New Charges Brought Against Liberal Bishop

From Religious News Service

For the second time in 16 months, two conservative Episcopal groups have brought formal charges against controversial Bishop John Spong of Newark, N.J., claiming that the outspoken liberal cleric has “committed an immoral act” and failed to “defend the faith.”

The charges, outlined in a “presentment” to Episcopal Church Presiding Bishop Edmond Browning, contend that Spong violated church law in a column he wrote that appeared in April, 1987.

The presentment is signed by officers of two traditionalist groups that brought the earlier charges and focuses on one sentence in the bishop’s article, published in the the Newark diocese’s publication, the Voice: “I covet for all people the joy of being sustained in the fullness of a relationship that unites two persons in mind, body and spirit, even when that relationship has not been blessed with a service called holy matrimony.”

Among other things, the critics contend that the statement violates consecration vows calling for denial of “all ungodliness and worldly lusts,” and church laws that say " . . . no Christian man whatsoever is free from the obedience of the commandments which are called moral.”


Case Called Harassment

Archdeacon Leslie Smith, press officer for the Newark Diocese, called the filing of charges “a clear case of harassment” against Spong, who is known for his permissive stands on homosexuality and sex outside marriage.

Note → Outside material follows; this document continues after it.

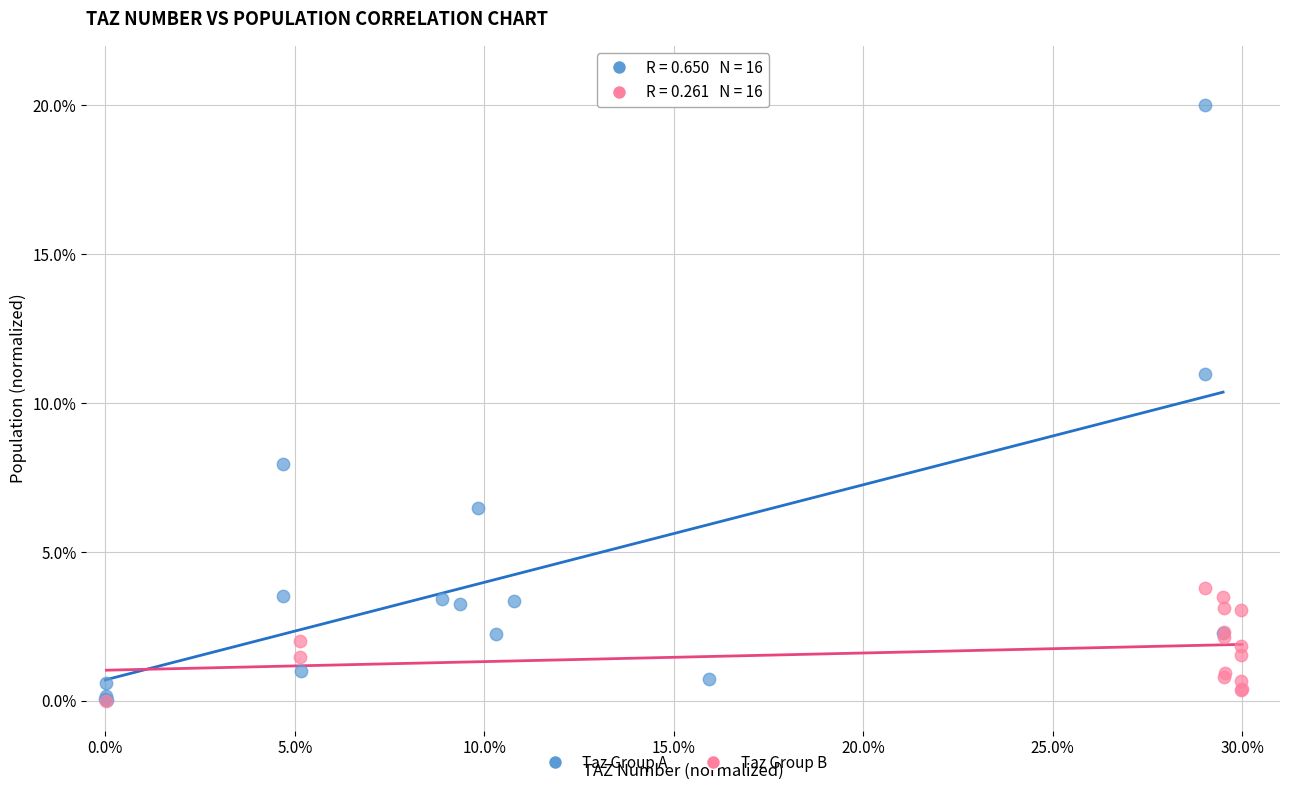

Which series has the widest spread of Y values?

Taz Group A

The presentment was signed by executives of two groups that brought charges against Spong in 1987--George T. Smith-Winnes, executive director of the New Jersey-based Committee of Concerned Episcopalians, and the Rev. Jerome F. Politzer, president of the Prayer Book Society of Lexington, Ky., which claims to be the denomination’s largest lay organization.

Those charges, rejected by a panel of seven bishops, concerned Spong’s statements on sexuality and his stand against literal interpretations of Scripture.


The bishops rejected the charges on ground that the presentment needed signatures of at least 10 bishops--which it did not have--because the charges were “doctrinal” in nature.

In a cover letter to the presiding bishop, Smith-Winnes argued that the most recent presentment, dated Feb. 22, is “not a replay” of the earlier charges but is “based upon new evidence” and therefore should be heard by a new panel of bishops.

In a separate letter to Spong, Smith-Winnes claimed support of “over 100 priests and laity,” half of them from the Newark Diocese. Only his name and that of Politzer were made public, he said, to protect signers from “unwanted and unnecessary intrusion.”